### [EXERCISE BRIEF]
Extract, word for word, each line from the line holding "vfov_deg: 53.1" through the end of the records. Omit every picture.

### [RECORD SET]
=======

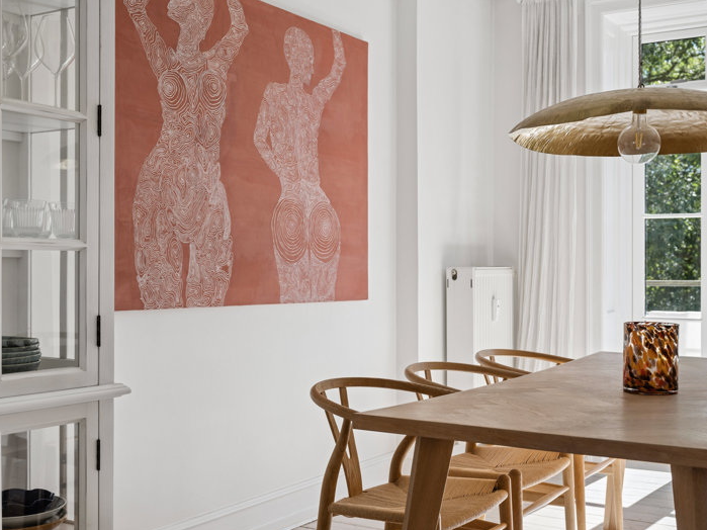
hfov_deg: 42.9
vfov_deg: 32.9
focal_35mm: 44
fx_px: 899
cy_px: 269
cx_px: 382
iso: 160
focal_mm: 40
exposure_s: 1/400
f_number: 5
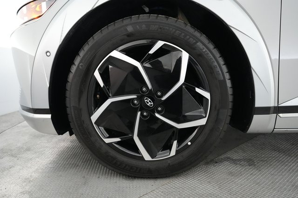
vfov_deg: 53.1
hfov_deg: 73.8
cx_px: 149
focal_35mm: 24
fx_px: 199
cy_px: 99
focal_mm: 24
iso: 6400
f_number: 2.8
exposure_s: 1/160
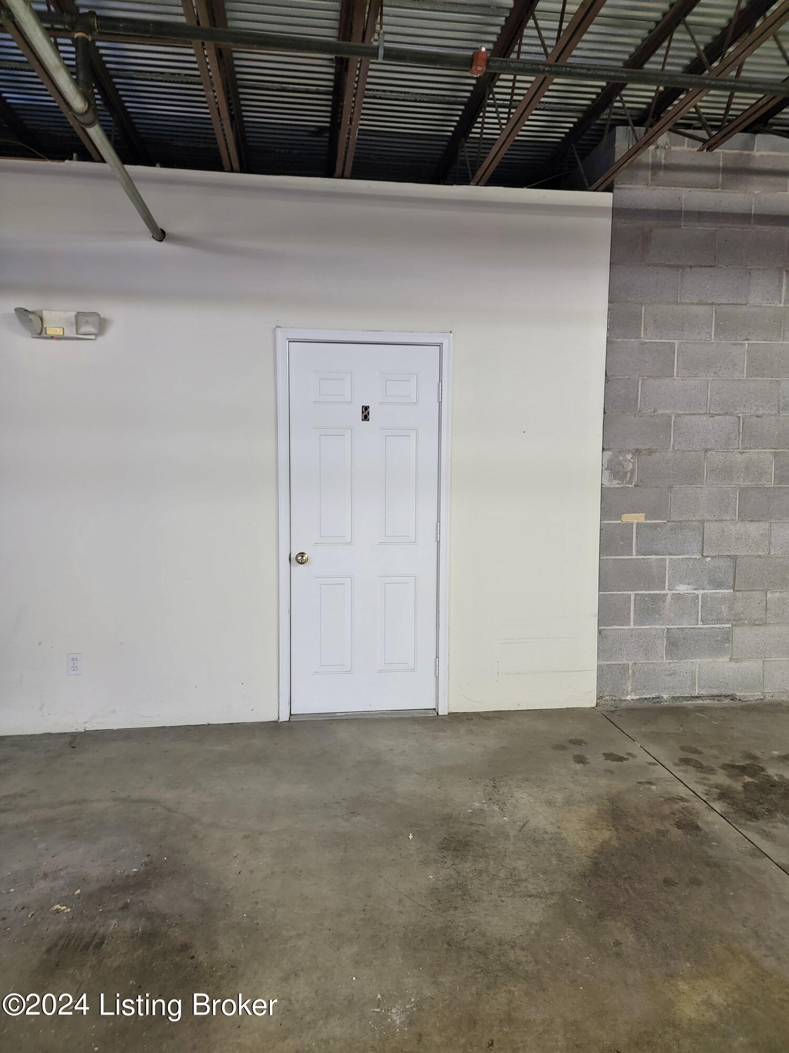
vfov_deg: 71.6
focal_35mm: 24
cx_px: 394
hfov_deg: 56.8
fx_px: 729
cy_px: 526
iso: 320
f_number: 1.8
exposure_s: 1/40
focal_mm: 6.7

=======

### [PROBLEM SOLUTION]
vfov_deg: 53.1
hfov_deg: 73.8
cx_px: 149
focal_35mm: 24
fx_px: 199
cy_px: 99
focal_mm: 24
iso: 6400
f_number: 2.8
exposure_s: 1/160
vfov_deg: 71.6
focal_35mm: 24
cx_px: 394
hfov_deg: 56.8
fx_px: 729
cy_px: 526
iso: 320
f_number: 1.8
exposure_s: 1/40
focal_mm: 6.7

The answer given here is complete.